So here it is: another opportunity for red-blooded English people to celebrate their favourite saint, St. George! You might be surprised to learn that 600+ years ago, it was a holiday on par with Christmas in the UK. Known to have defeated a dragon which almost certainly didn’t exist, St George was most famously killed for refusing to recant his Christian faith, effectively opening the door to sainthood.
Not just the patron saint of England!... St George is patron saint not only of England but also of Aragon, Catalonia, Georgia, Lithuania, Palestine and Portugal amongst others, although he is celebrated on different days. Most mark the date as the English have used since 1222 - April the 23rd - but others such as the Eastern Orthodox Church and Russian Orthodox Church cite the Saint George’s Day as May the 6th and November the 23rd respectively.

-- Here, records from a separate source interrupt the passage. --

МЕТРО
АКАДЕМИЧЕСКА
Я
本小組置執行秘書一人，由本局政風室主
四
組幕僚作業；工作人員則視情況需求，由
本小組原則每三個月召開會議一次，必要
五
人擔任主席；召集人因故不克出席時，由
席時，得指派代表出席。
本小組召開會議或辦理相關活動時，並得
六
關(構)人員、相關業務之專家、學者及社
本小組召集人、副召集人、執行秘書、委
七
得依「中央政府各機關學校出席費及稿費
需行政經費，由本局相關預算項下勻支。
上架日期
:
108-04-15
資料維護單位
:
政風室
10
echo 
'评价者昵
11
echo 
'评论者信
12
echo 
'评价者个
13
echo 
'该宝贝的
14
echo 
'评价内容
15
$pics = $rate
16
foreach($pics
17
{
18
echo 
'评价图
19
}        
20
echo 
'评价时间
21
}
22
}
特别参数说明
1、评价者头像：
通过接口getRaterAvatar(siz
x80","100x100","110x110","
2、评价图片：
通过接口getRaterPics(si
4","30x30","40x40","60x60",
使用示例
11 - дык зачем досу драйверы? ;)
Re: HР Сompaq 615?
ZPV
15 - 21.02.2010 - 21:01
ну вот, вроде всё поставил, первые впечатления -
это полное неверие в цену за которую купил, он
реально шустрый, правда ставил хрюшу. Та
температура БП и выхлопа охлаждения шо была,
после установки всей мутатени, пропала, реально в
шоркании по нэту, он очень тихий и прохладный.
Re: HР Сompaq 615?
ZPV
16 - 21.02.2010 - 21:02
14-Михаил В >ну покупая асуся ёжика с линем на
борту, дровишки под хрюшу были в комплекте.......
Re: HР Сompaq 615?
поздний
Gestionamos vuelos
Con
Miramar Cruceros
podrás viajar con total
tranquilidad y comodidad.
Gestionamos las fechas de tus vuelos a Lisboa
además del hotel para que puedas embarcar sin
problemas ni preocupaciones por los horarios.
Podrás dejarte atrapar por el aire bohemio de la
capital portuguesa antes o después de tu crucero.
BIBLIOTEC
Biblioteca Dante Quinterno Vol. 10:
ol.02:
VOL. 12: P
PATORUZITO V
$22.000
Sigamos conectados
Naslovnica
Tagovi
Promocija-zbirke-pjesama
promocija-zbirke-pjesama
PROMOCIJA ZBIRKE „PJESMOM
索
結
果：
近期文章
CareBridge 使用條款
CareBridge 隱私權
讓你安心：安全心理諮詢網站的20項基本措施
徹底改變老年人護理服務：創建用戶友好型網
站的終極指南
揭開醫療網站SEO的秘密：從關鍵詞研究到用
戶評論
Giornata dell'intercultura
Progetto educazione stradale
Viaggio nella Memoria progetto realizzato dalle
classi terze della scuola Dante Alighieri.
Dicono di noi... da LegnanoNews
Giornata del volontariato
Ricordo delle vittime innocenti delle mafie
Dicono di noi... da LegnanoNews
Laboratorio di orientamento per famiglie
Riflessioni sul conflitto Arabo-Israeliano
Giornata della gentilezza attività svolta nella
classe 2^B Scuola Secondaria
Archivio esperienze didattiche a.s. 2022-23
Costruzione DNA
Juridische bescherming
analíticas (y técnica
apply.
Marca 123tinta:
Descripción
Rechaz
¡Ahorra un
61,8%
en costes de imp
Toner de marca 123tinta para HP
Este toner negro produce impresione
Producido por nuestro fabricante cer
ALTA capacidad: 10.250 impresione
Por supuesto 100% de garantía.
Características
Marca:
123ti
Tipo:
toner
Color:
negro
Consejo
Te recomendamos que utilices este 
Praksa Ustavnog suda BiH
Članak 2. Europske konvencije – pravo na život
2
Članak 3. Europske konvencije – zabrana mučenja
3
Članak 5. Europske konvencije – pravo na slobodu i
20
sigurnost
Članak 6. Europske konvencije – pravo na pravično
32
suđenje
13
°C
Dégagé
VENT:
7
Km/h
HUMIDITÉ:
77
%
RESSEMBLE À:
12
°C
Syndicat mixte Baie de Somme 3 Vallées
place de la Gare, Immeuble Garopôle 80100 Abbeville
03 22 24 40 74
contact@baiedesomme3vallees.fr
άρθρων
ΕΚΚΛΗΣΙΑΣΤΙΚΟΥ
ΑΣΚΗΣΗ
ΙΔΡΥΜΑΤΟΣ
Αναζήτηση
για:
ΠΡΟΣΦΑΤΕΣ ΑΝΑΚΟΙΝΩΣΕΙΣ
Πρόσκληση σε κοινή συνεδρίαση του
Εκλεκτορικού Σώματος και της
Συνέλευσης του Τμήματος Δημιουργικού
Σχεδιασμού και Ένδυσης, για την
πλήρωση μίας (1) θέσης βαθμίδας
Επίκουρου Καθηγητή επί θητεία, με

In Georgia, the St George Cross features prominently in the country’s flag though contrary to popular belief, the nation wasn’t named after the man himself.
La Diada de Sant Jordi... Catalonia’s celebrations on the 23rd seem to combine Valentine’s Day with St George. The main event is the exchange of gifts between loved ones. Historically, men gave women roses, and women gave men a book to celebrate the occasion: ”a rose for love and a book forever.” Nowadays the mutual exchange of books is customary. Roses have been associated with this day since medieval times, but the giving of books started in 1923, as a bookseller started to promote the holiday as a way to honour the nearly simultaneous deaths of Miguel Cervantes (author of Don Quixote) and William Shakespeare on April 23, 1616.
St George and the Scouts... St George is also the patron saint of the Scout movement. Many Scout troops take part in a St George’s Day Parade on the nearest Sunday to April the 23rd. A message from the Chief Scout is read out and the Scout Hymn is sung. A ‘renewal of promise’ then takes place where the Scouts renew the Scout’s Promise made at joining and at all Scout meetings. Some schools around the UK also allow students to wear their scouting uniforms in replace of their school uniforms for that one day.
St George is also patron saint of soldiers, archers, cavalry and chivalry, farmers and field workers, riders and saddlers, and he helps those suffering from leprosy, plague and syphilis
Hymn of Saint George Commonly sung in the Eastern Orthodox Church is the Hymn of St. George:
“Liberator of captives, and defender of the poor, physician of the sick, and champion of kings, O trophy-bearer, and Great Martyr George, Intercede with Christ our God that our souls be saved.”